* **Saved entries**

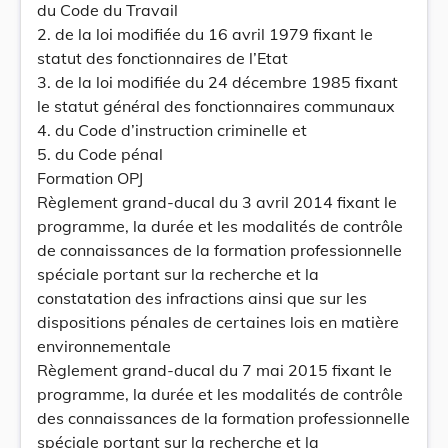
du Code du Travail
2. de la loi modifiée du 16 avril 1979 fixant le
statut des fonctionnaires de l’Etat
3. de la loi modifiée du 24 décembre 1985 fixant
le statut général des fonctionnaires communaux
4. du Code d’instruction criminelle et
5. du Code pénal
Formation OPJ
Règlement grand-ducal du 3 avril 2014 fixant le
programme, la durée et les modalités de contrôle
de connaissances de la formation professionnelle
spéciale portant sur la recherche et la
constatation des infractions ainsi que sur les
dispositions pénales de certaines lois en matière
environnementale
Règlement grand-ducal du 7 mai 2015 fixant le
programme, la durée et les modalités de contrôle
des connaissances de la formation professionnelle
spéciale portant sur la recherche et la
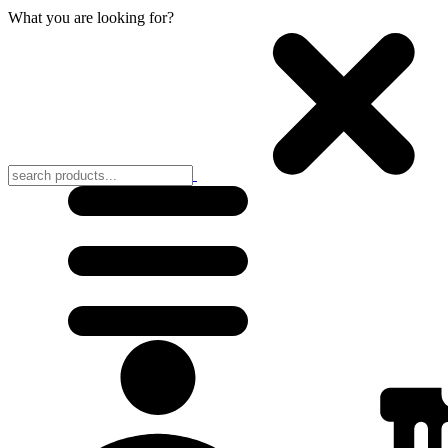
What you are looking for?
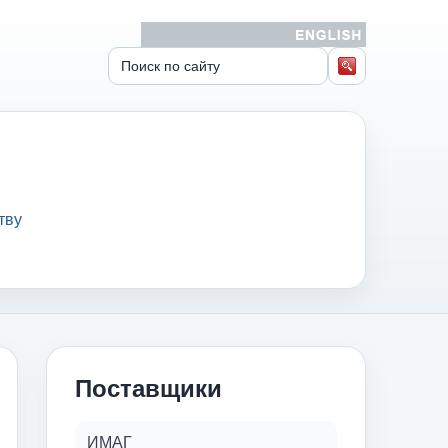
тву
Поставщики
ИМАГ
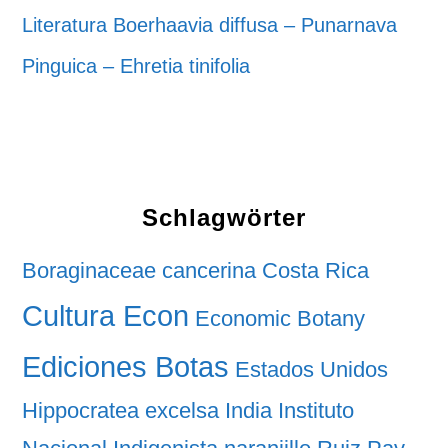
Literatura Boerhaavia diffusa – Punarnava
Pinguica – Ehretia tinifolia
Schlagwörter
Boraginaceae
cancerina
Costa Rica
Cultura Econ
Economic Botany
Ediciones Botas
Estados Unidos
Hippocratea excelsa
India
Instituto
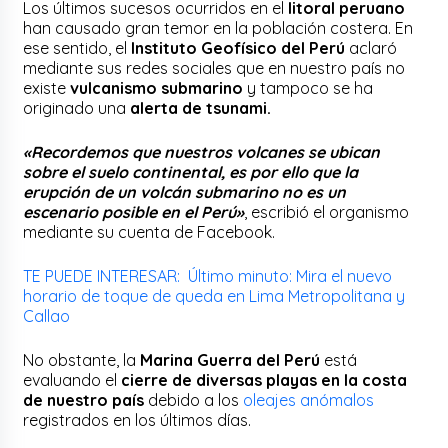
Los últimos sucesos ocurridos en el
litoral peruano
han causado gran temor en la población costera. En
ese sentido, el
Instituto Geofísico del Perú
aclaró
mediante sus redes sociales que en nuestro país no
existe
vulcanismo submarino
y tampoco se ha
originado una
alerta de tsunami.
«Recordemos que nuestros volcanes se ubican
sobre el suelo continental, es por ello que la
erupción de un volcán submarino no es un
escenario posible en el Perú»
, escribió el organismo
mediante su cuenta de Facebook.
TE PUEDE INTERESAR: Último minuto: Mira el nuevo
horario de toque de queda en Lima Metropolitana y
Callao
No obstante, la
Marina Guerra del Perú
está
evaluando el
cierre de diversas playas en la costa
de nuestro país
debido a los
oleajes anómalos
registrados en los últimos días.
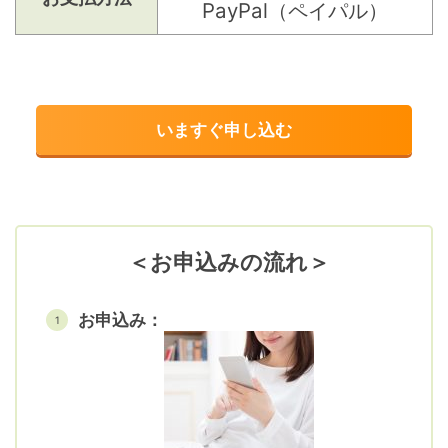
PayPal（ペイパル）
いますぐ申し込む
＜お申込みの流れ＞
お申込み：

* **Exercise aim**
Every line above in which the word "connaissances" occurs is to be copied.

* **Task response**
de connaissances de la formation professionnelle
des connaissances de la formation professionnelle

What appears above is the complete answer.